• ASSIGNED TASK A
Rewrite the crypto index funds text, everything from "- Not as many" down to "for steep declines.", with "drawdowns" replaced by "sharp losses".
• ASSIGNED TASK B
Answer these questions from the crypto index funds text:
(i) Who is responsible for keeping the cryptocurrencies held in a crypto index fund's portfolio?
(ii) Which body constantly monitors index funds and ETFs on public stock exchanges?
(iii) What expense ratio does BITW currently have?

• EXTRACTED TEXT
Benefits of crypto indexes
Crypto index funds have unique advantages that may appeal to new Web3 investors, including:
- Portfolio diversification: Crypto index funds provide exposure to the blockchain industry. Plus, since these funds aren't all concentrated in one crypto project, investors may mitigate the volatility of investing in solo tokens.
- Accessible for traditional investors:Buying and selling shares in a crypto index fund is arguably easier than in a crypto exchange. If you already have a brokerage account, you could easily invest in BITW or a competing crypto ETF.
- No need to store private keys: Index fund managers are responsible for keeping all the cryptocurrencies in their portfolios. If you aren't comfortable transferring tokens and securing your seed phrase, you may feel more comfortable letting your fund handle crypto storage.
- Better regulated than crypto exchanges: The SEC constantly monitors index funds and ETFs on public stock exchanges, making it more comfortable for risk-averse investors to continue their trading activity.
Drawbacks of cryptocurrency index funds
Crypto index funds have potential advantages, but not without a few limitations.
- Relatively high fees: A major selling point for stock index funds is that they usually have low expense ratios. However, since the crypto industry is so volatile, crypto index funds tend to have higher-than-average fees. For example, the BITW currently has an expense ratio of 2.5%. On average, stock index funds have fees of less than 1%.
- Not as many options for non-accredited investors: Besides BITW, there aren't any easily accessible crypto index funds. Unless you're an accredited investor or familiar with DeFi, you won't find many opportunities to invest in crypto index funds.
- More volatile than stock index funds: The idea behind the first index funds was to reduce stock market volatility with diversification. By pooling various assets, investors should reduce the odds of experiencing severe drawdowns. However, the crypto market is inherently more volatile than stocks or bonds, which makes a crypto index fund less attractive to risk-averse investors. While the potential gains may be higher with a crypto index fund, there's a greater risk for steep declines.
Crypto index funds are nowhere near as dominant as stock index funds. However, it's now possible to find accredited crypto index funds like BITW on brokerage platforms. Many innovative crypto ETFs, accredited-only index funds, and DeFi tokens also monitor the crypto industry. These assets provide more opportunities to gain exposure to crypto without investing directly in a single coin or token.

Dataset entries:

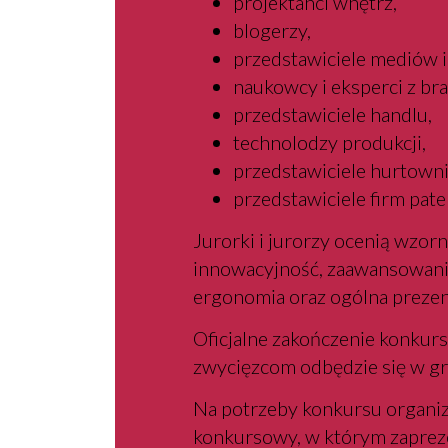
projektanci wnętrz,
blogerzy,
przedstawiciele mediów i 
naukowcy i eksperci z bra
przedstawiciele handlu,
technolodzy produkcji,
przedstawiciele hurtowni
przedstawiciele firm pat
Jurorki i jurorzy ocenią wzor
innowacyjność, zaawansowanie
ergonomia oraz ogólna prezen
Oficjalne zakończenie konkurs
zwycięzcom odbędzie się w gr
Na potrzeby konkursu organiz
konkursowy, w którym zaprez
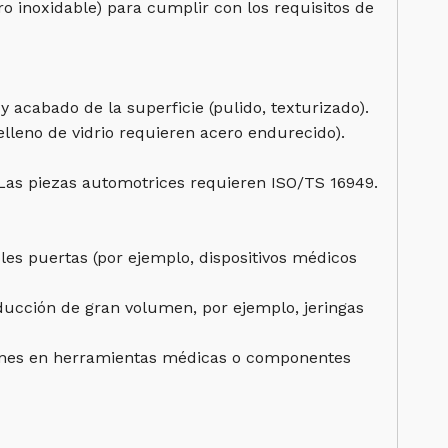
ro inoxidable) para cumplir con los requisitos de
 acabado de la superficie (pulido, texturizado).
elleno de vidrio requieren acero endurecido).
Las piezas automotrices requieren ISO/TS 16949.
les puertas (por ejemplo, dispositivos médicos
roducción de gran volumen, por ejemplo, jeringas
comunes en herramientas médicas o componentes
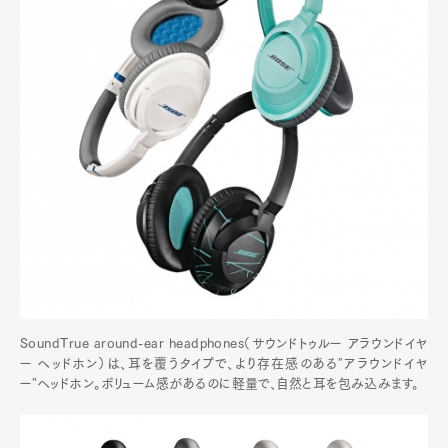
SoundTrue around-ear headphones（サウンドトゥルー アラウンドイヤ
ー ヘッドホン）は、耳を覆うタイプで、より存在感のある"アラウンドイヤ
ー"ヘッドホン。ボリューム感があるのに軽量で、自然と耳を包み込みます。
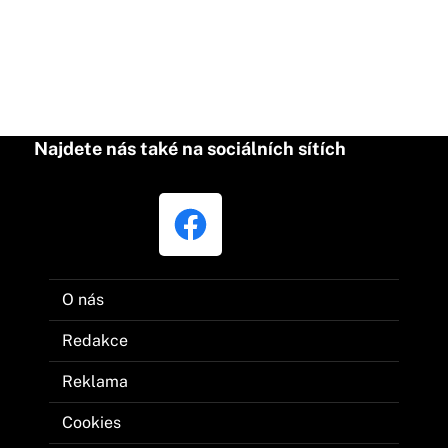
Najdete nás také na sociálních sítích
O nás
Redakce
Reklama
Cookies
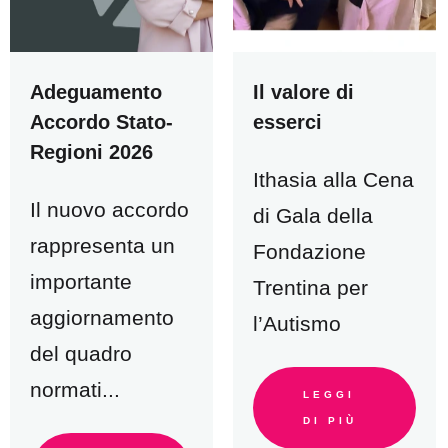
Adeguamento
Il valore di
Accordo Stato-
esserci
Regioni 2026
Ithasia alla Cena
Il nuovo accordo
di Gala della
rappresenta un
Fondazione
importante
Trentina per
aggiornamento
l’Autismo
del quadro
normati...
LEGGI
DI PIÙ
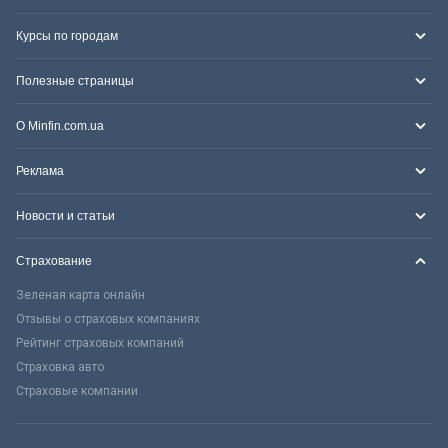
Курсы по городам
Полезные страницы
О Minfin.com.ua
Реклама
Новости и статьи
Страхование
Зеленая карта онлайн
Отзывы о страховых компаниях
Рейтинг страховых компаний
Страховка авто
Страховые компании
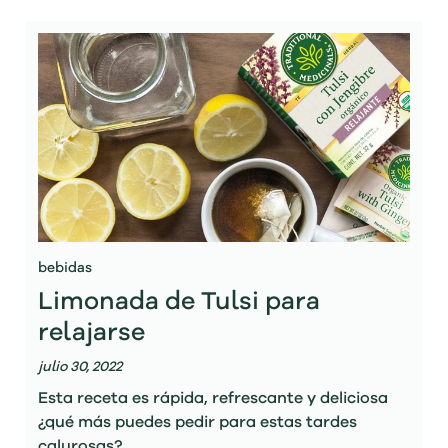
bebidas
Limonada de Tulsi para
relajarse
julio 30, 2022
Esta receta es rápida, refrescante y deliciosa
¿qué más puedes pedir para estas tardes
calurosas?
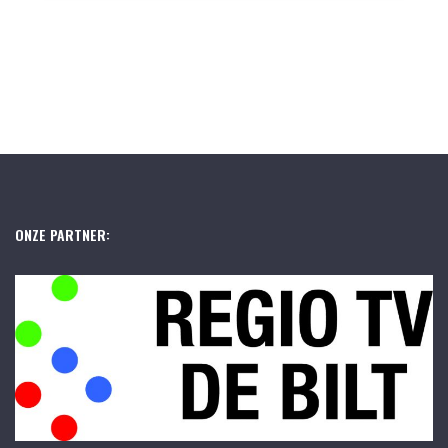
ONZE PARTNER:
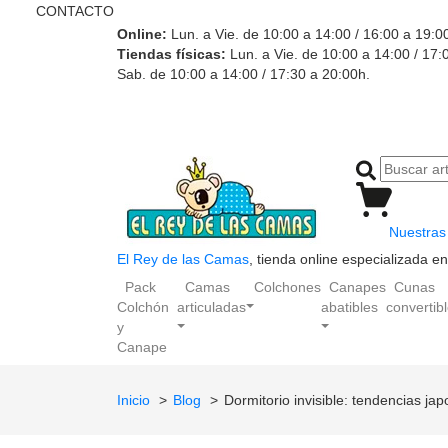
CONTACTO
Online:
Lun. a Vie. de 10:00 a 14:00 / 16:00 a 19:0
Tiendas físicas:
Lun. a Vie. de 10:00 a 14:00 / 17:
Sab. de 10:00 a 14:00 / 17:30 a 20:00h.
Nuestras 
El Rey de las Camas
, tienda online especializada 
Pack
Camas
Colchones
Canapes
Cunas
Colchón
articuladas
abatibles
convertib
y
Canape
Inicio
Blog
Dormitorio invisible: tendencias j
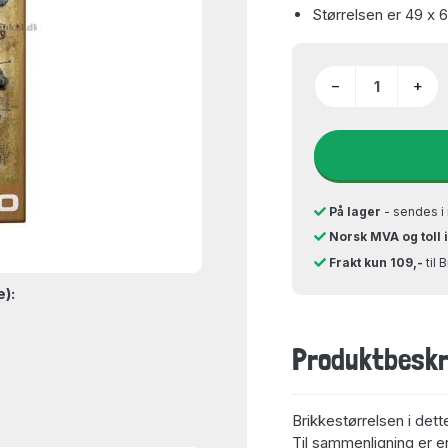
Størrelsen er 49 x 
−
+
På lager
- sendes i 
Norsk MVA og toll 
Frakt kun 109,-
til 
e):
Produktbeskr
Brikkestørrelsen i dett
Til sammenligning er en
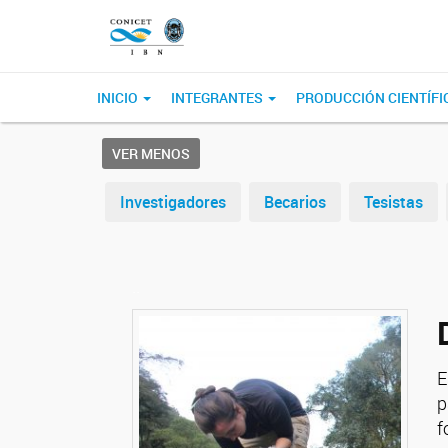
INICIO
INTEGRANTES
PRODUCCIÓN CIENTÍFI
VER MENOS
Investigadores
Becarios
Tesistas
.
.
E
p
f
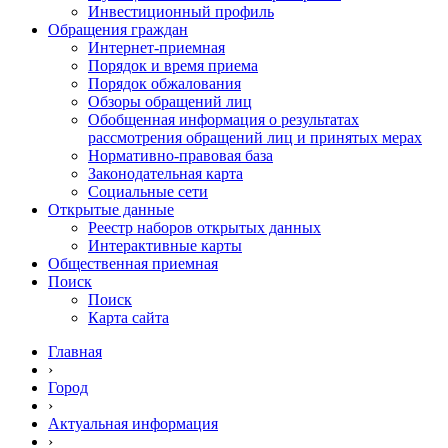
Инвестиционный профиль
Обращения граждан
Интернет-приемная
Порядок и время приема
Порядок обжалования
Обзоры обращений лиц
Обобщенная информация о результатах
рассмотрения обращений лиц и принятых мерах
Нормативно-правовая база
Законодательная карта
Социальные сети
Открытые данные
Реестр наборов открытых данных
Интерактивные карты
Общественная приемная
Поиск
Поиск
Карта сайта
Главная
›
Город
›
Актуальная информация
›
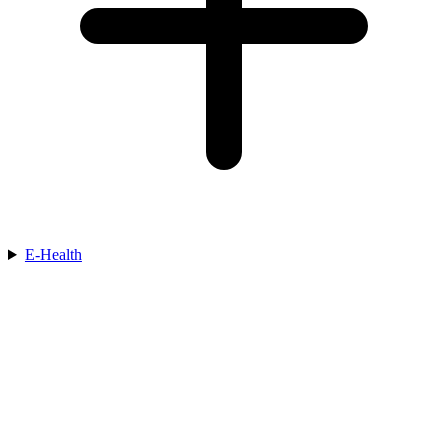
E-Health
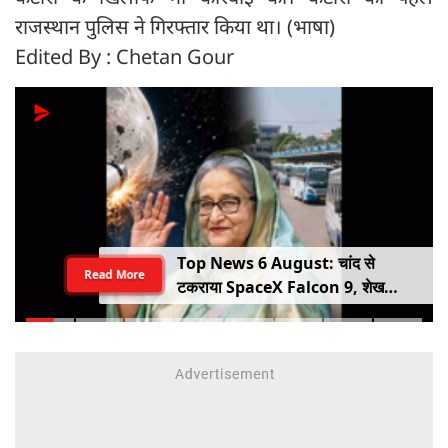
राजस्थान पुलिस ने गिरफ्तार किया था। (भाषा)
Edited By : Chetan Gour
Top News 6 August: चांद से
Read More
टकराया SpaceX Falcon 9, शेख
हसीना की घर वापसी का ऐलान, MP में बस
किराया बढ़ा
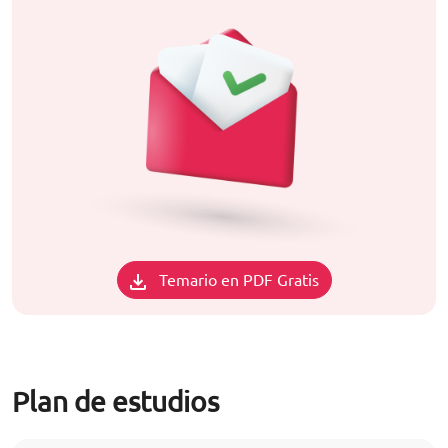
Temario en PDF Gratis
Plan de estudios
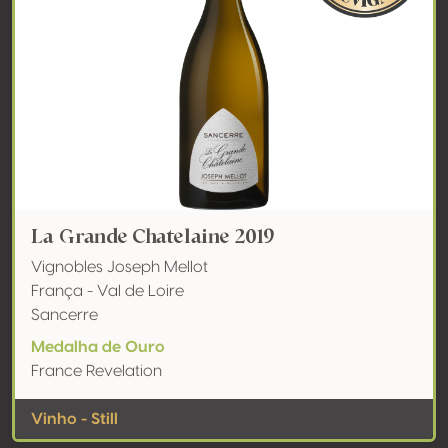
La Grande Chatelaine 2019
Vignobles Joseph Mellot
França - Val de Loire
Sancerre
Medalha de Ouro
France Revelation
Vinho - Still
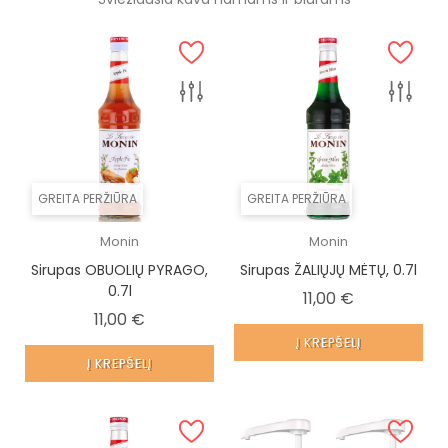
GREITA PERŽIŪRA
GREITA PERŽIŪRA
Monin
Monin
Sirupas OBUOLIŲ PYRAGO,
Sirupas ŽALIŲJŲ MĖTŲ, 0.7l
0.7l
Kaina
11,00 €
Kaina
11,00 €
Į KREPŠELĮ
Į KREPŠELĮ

• REPLY A
- Not as many options for non-accredited investors: Besides BITW, there aren't any easily accessible crypto index funds. Unless you're an accredited investor or familiar with DeFi, you won't find many opportunities to invest in crypto index funds.
- More volatile than stock index funds: The idea behind the first index funds was to reduce stock market volatility with diversification. By pooling various assets, investors should reduce the odds of experiencing severe sharp losses. However, the crypto market is inherently more volatile than stocks or bonds, which makes a crypto index fund less attractive to risk-averse investors. While the potential gains may be higher with a crypto index fund, there's a greater risk for steep declines.

• REPLY B
(i) Index fund managers.
(ii) The SEC.
(iii) 2.5%.